Le Haut Conseil à l’égalité entre les femmes et les hommes, installé par le Premier ministre en janvier, a ainsi créé en son sein une commission «stéréotypes» qui vise à traquer les représentations inégalitaires des hommes et des femmes, à l’œuvre tout au long de la vie sociale et dans une multiplicité de sphères d’activités (éducation, loisirs, vie professionnelle, vie conjugale et familiale). Les travaux du Haut Conseil s’appuient sur les études sur le genre, un champ de recherche pluriel et dynamique qui est soumis, comme tous les champs de recherche, au régime d’évaluation et de contrôle par les pairs propre à la connaissance scientifique.
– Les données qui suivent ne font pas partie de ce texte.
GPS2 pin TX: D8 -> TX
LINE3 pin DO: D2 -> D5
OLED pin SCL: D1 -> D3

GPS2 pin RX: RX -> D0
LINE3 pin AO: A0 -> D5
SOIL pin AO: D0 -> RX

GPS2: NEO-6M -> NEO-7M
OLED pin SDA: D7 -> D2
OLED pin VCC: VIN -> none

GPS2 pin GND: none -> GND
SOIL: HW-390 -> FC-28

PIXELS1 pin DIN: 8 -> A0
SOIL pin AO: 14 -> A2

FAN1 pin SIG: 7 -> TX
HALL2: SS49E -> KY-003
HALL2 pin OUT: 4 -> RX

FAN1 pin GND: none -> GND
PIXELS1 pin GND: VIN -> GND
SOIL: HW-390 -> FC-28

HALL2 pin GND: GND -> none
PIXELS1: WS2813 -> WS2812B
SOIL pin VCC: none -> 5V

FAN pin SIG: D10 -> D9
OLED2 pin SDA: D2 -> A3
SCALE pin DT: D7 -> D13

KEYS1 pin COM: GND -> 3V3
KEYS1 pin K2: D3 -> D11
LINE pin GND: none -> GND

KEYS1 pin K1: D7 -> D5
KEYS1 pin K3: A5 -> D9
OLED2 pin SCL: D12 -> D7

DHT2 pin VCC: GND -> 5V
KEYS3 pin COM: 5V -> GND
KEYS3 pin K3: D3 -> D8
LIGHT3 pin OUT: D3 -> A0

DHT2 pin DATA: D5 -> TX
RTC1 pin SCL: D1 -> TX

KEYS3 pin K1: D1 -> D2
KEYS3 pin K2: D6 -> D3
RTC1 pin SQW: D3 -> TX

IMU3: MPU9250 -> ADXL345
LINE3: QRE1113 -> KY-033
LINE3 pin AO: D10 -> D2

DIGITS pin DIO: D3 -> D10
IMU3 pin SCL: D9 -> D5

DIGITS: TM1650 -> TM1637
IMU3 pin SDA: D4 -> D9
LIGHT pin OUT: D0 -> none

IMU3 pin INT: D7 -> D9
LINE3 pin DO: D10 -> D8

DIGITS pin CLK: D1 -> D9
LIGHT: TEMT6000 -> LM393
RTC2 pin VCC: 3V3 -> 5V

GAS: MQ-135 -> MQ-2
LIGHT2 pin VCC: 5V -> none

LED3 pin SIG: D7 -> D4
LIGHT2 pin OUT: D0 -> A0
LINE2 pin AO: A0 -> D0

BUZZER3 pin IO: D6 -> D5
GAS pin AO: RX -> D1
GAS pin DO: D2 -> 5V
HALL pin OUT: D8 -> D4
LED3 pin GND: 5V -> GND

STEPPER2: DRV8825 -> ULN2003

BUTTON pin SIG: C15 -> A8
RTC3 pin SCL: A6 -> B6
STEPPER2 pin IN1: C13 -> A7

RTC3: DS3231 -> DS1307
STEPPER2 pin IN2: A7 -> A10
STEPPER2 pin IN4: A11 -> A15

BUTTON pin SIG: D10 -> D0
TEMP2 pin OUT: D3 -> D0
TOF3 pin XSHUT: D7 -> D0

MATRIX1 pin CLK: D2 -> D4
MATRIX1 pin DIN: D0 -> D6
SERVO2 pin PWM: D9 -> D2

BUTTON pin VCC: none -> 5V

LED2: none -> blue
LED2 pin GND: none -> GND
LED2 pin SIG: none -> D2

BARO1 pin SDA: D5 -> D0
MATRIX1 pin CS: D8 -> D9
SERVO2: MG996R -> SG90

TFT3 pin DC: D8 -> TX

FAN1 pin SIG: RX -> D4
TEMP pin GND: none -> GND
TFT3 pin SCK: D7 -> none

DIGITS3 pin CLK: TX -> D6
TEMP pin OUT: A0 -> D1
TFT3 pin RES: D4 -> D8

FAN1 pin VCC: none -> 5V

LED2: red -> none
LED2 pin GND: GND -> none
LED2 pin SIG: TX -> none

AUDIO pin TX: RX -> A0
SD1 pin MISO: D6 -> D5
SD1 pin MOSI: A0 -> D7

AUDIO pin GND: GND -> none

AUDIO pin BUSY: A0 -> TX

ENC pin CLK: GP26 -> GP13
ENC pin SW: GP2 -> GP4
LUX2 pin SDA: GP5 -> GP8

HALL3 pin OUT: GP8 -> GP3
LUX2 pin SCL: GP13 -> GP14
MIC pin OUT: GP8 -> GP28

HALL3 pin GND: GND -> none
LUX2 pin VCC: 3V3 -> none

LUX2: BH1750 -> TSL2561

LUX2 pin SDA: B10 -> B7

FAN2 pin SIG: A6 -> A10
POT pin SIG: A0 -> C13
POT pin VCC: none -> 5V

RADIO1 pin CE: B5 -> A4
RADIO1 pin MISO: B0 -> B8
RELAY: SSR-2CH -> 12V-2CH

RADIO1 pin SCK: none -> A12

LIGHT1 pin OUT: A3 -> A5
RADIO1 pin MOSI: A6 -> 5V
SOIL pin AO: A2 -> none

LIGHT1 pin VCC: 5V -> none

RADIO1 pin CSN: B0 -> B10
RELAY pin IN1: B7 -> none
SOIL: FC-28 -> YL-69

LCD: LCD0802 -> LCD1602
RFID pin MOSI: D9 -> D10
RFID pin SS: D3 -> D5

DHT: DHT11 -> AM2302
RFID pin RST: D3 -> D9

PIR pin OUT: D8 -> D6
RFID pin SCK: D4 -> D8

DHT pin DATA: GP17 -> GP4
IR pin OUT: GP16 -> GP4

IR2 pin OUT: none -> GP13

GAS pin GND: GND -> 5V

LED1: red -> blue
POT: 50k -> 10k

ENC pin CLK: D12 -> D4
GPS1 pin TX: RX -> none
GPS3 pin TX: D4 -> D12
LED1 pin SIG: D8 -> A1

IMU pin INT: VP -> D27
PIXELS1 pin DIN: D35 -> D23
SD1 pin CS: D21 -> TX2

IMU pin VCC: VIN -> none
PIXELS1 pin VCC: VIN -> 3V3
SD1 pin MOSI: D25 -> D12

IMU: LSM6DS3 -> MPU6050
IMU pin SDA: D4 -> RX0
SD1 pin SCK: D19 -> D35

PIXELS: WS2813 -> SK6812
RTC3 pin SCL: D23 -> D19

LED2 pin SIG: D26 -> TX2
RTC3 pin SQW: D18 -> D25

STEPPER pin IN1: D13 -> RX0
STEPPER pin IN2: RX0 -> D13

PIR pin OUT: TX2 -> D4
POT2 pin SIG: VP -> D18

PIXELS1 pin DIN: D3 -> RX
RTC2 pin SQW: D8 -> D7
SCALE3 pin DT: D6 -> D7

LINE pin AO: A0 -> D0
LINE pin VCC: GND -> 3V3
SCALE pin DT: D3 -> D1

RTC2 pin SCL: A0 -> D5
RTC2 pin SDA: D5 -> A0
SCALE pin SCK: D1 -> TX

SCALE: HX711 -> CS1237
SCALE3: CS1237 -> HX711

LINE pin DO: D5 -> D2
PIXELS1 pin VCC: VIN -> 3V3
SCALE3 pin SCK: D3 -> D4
Lutter contre la discrimination sans l’expliquer serait une démarche vouée à l’échec. Une telle démission pédagogique marquerait la victoire des groupes de pression conservateurs qui font violemment entendre leur voix aujourd’hui.
Accréditer l’idée selon laquelle une pluralité d’analyses reconnues au niveau international forme une théorie visant à nier l’existence de différences entre les êtres humains, alors que ces travaux cherchent à penser le sens de ces différences et les effets politiques et sociaux qui s’y attachent, est pathétique. Mais peut-être le ministre n’évoquait-il pas ces travaux de qualité ? Dans ce cas, il s’est attaqué à un ennemi qui n’existe tout simplement pas et il a rassuré tout le monde sur le fait qu’on ne parlerait ni du yeti ni de l’astrologie dans les écoles. On se sent rassurés. Mais si le ministre prend au sérieux la lutte contre les inégalités, en particulier de sexe, et qu’il cherche à combattre ces dernières, alors l’enseignement des connaissances issues du champ des études sur le genre à l’école est une idée qui, au-delà du débat, pourrait être mise en œuvre. Hélas, en caricaturant les études sur le genre, le ministre a surtout cherché à apaiser la cour de récréation des lobbys qui se dénomment eux-mêmes «antigenre». Désarmée, la lutte contre les discriminations risque alors d’être réduite à une simple incantation.
(1) «Libération» du 29 mai. Anne Revillard, Laure Bereni et Sébastien Chauvin sont coauteurs avec Alexandre Jaunait de : «Introduction aux études sur le genre», éd. De Boeck, 2e édition, 2012.